Event fingerprint enrichment - OXYGEN-MARKET/oxygen-market.github.io GitHub Wiki
HOME > SNOWPLOW SETUP GUIDE > Step 3: Setting up Enrich > Configurable enrichments > Event fingerprint enrichment
JSON Schema iglu:com.snowplowanalytics.snowplow/event_fingerprint_config/jsonschema/1-0-0 Compatibility Release 71+ Data provider None
This enrichment generates a fingerprint for the event using a hash of client-set fields. This is helpful when deduplicating events.
This is the field which this enrichment will augment:
- event_fingerprint
{
"schema": "iglu:com.snowplowanalytics.snowplow/event_fingerprint_config/jsonschema/1-0-0",
"data": {
"name": "event_fingerprint_config",
"vendor": "com.snowplowanalytics.snowplow",
"enabled": true,
"parameters": {
"excludeParameters": ["eid", "stm"],
"hashAlgorithm": "MD5"
}
}
}
The excludeParameters
field is a list of fields set by the tracker which should be excluded from calculating the hash. In this example, stm
(which maps to dvce_sent_tstamp
) is excluded. This is because a tracker may attempt to send the same event twice if it doesn't receive acknowledgement that the first send succeeded. The two copies of the event will have different stm
s, so this field should not be used to deduplicate. Similiarly, we exclude eid
(which maps to event_id
) - the event ID field is already used for deduplication, so nothing further is gained by including it in the hash.
The hashAlgorithm
field determines the algorithm that should be used to calculate the hash. At the moment, only "MD5" is supported.
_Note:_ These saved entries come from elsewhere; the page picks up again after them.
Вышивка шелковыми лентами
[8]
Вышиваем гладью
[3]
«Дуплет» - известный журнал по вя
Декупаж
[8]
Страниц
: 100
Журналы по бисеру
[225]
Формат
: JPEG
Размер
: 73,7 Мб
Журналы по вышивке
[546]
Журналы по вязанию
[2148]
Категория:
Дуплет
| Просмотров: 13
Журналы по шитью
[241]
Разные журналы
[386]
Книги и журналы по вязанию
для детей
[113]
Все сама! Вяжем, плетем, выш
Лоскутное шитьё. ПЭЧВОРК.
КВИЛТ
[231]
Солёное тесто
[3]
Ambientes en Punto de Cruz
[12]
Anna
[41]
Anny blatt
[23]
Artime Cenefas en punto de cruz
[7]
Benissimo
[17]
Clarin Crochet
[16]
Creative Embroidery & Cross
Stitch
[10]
The input values for this enrichment are taken from all the querystring fields except those extracted from excludedParameters
in event_fingerprint_enrichment.json
.
Also the same JSON provides the name of the hash algorithm to apply.
Note: The only algorithm currently supported is MD5.
All the key-value pairs from the querystring are sorted and appended and the hash is calculated on the final string.
The resulted hash value ends up in event_fingerprint
field of atomic.events
table. It represents a unique fingerprint of the corresponding event and thus could be used at deduplication process.